One of the other interesting things I did at DragonCon this year was purchase a Multipass with a professional photographer, Bryan Humphrey: Mad Scientist with a Camera.  It cost me $75, but for that amount I could go to his booth in as many costumes as I wanted over the course of the weekend to have photos taken.  And it included a small 2GB USB stick with the DragonCon logo on which they loaded the pictures.  I’ve put an album on my Facebook page with some of my favorite shots from this photography adventure, but I’ll share some here as well.


This was a great deal.  I wound up with 33 photos of 4 different costumes.  Bryan’s booth was setup on the Marquis level of the Marriott, in between the entrance and exit doors for the walk of fame, and within view of all the band tables.  They had lots of helpers – one for check-in, several to manage the line, and a few to help with loading photos to the USB sticks afterwards.


Each time I went I had to check-in with someone so that they could track how many times I used my multipass and so that they could place me in line with a dry erase board.  The board helped them separate pictures out later, and included info about who I was, what character I was cosplaying, etc.  The first time I went for Lady Amalthea photos was when I stood in the longest line.  And they had some technical difficulties with the laptops and software, so there were a couple times where I waited for my photos to be put on my USB stick longer than I stood in line for the photos.


It would have been nice to have several different background choices, but that would have made the wait longer for sure.  And I feel like the background he used was an excellent choice for showing both dark and light costumes.

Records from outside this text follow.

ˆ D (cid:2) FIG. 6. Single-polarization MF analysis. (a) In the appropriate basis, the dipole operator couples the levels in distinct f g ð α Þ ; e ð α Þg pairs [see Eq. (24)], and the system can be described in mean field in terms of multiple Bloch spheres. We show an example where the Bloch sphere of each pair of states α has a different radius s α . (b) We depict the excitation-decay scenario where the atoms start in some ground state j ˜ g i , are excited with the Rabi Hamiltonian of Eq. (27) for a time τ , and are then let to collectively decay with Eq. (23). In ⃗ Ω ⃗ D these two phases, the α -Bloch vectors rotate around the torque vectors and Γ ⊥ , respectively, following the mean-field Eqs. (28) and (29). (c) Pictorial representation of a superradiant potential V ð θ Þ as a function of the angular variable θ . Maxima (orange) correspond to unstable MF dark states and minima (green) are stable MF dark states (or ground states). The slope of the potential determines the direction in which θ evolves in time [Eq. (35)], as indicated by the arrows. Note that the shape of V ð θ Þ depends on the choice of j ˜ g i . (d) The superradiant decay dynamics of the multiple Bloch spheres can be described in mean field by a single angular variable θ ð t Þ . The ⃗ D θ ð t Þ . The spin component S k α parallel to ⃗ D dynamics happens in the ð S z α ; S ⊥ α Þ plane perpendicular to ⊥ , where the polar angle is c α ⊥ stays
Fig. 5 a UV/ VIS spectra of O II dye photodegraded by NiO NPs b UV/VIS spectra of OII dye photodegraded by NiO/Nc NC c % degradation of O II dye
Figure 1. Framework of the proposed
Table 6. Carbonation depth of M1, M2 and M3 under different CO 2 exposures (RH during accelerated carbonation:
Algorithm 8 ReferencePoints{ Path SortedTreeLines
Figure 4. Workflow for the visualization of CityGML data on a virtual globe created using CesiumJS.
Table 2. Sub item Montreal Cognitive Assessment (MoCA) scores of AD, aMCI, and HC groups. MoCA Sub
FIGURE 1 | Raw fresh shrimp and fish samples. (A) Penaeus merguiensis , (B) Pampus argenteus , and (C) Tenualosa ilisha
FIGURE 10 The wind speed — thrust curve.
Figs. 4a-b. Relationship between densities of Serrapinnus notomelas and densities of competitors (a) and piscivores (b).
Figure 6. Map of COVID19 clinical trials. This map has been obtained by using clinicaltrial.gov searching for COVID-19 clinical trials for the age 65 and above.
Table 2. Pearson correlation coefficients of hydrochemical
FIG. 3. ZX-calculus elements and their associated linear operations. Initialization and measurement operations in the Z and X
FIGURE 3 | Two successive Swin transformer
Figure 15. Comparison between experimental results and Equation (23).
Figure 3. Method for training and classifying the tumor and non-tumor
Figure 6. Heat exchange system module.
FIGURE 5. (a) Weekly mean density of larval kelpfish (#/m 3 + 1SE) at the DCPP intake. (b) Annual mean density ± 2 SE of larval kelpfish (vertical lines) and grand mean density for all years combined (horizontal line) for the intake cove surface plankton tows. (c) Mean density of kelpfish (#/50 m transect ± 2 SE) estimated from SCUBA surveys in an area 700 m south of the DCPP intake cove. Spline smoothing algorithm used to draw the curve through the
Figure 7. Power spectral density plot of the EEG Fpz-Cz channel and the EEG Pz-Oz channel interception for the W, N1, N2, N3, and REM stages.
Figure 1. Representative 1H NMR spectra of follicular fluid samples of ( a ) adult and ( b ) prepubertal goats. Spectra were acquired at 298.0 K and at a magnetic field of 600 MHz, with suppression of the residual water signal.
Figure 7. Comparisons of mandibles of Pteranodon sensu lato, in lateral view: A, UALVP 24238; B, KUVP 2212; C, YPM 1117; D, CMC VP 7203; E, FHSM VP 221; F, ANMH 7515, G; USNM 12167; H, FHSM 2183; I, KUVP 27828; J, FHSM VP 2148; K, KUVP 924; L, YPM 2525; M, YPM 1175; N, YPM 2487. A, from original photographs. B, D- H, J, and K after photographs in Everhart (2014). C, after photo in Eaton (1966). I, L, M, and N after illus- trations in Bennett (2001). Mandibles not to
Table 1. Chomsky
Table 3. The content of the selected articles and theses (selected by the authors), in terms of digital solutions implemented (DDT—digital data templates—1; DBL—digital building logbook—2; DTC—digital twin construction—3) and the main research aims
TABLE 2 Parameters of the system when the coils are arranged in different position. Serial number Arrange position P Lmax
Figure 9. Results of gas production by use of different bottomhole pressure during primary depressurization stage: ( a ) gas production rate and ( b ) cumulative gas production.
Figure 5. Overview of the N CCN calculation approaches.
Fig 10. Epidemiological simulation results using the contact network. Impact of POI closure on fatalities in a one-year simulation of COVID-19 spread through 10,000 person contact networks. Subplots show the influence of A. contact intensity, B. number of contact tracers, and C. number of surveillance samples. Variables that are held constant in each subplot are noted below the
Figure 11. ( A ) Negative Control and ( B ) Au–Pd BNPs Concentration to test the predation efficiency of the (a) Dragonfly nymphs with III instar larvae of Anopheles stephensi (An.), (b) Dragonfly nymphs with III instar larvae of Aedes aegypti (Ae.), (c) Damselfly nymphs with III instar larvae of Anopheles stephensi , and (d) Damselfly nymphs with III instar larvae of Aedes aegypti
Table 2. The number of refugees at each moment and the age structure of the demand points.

Bryan did tell me that apparently crushed panne velvet is a frustrating material to photograph since it reflects the light so much.


I was a bit disappointed that we didn’t manage to take a photo of Hades where you could see my el wire glowing.  Next time if I do something like this, I’ll be sure to ask for something like that.  Also, despite noticing everytime AFTER I took photos, I never remembered to remove my fitbit for the photography session.  Oh well.


I do have to say, having poses for costumes here is key.  And if you think you feel like an idiot in the privacy of your own home practicing poses in costumes, I promise it only gets better to pose while there are about 30 people in your immediate vicinity (though in all likelihood only a few of them are paying any attention to you).


Nasus was a great example of a dark costume that still popped with the gray background.



I like the perspective on this Rainbow Dash shot, and the view it gives of my styled wig.  But at the same time, you can kind of see that the wig is too small – near my ear a hint of my dark hair is visible.

This was a neat thing to do, and I was glad I participated.  Working with Bryan was great, and I would definitely consider purchasing this pass again, depending on how many costumes go with me to DragonCon next year.  I believe he also offers group passes or just individual shots of a single costume.